Noise Reduction Technique for Raman Spectrum using Deep Learning Network
This addresses noise interference in Raman spectrum interpretation for analytical chemistry applications, but appears incremental as it builds on existing denoising methods.
The paper tackles noise reduction in Raman spectroscopy by proposing a deep learning-based technique, achieving a 10.24 dB higher output SNR compared to wavelet methods, with RMSE and MAPE values of 292.63 and 10.09 respectively.

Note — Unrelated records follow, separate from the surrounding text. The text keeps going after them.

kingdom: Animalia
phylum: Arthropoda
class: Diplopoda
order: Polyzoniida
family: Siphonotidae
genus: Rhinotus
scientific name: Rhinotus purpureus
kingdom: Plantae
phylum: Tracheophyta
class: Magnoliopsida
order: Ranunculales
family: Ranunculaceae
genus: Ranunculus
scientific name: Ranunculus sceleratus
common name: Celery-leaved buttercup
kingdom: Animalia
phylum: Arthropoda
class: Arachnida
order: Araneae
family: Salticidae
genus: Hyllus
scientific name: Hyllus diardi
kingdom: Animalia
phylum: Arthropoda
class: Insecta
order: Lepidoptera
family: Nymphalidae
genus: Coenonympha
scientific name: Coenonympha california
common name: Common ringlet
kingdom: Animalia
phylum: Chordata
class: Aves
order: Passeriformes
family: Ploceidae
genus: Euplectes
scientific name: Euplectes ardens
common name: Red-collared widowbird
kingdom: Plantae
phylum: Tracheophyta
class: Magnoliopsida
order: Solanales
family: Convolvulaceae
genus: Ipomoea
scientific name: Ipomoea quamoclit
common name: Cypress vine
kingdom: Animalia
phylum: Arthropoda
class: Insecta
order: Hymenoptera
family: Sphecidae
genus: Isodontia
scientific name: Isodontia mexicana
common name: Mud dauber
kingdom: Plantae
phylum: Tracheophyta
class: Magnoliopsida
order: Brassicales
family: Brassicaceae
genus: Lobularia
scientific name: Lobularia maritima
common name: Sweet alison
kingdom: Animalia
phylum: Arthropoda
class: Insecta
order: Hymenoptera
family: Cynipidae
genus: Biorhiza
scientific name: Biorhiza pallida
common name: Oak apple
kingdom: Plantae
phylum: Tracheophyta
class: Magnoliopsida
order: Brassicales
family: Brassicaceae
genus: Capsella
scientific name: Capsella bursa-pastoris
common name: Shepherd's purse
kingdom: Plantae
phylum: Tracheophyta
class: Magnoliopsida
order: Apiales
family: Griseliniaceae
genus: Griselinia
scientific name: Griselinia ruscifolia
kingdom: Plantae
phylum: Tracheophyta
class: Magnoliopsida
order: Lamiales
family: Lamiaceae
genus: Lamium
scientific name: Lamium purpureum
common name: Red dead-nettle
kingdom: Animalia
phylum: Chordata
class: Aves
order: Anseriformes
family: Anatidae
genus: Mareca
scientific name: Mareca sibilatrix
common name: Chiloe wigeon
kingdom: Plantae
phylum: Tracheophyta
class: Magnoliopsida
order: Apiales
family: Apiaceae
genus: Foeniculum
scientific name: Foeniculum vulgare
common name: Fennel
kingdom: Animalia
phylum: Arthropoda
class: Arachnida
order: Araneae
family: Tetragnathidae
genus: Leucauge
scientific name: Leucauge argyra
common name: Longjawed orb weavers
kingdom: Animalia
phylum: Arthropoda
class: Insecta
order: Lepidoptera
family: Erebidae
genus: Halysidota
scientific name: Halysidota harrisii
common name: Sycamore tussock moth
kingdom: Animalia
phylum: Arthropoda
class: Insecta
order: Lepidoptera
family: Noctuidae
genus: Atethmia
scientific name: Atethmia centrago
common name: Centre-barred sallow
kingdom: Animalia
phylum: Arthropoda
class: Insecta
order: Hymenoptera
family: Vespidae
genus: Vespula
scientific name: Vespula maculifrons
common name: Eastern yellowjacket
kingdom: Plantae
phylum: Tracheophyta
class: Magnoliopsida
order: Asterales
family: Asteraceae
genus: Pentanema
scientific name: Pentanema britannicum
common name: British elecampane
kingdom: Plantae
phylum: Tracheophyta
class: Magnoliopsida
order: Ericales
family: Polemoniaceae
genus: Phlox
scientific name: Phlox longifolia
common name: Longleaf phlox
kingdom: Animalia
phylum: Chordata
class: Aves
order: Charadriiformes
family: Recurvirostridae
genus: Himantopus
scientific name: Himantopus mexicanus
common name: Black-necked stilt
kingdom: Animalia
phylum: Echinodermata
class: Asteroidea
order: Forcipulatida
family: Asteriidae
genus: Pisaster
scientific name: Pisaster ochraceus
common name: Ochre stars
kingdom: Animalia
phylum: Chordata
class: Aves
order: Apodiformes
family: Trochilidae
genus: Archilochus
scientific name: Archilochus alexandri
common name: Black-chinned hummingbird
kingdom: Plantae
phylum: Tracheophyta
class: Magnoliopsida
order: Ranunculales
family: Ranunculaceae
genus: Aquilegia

In a normal indoor environment, Raman spectrum encounters noise often conceal spectrum peak, leading to difficulty in spectrum interpretation. This paper proposes deep learning (DL) based noise reduction technique for Raman spectroscopy. The proposed DL network is developed with several training and test sets of noisy Raman spectrum. The proposed technique is applied to denoise and compare the performance with different wavelet noise reduction methods. Output signal-to-noise ratio (SNR), root-mean-square error (RMSE) and mean absolute percentage error (MAPE) are the performance evaluation index. It is shown that output SNR of the proposed noise reduction technology is 10.24 dB greater than that of the wavelet noise reduction method while the RMSE and the MAPE are 292.63 and 10.09, which are much better than the proposed technique.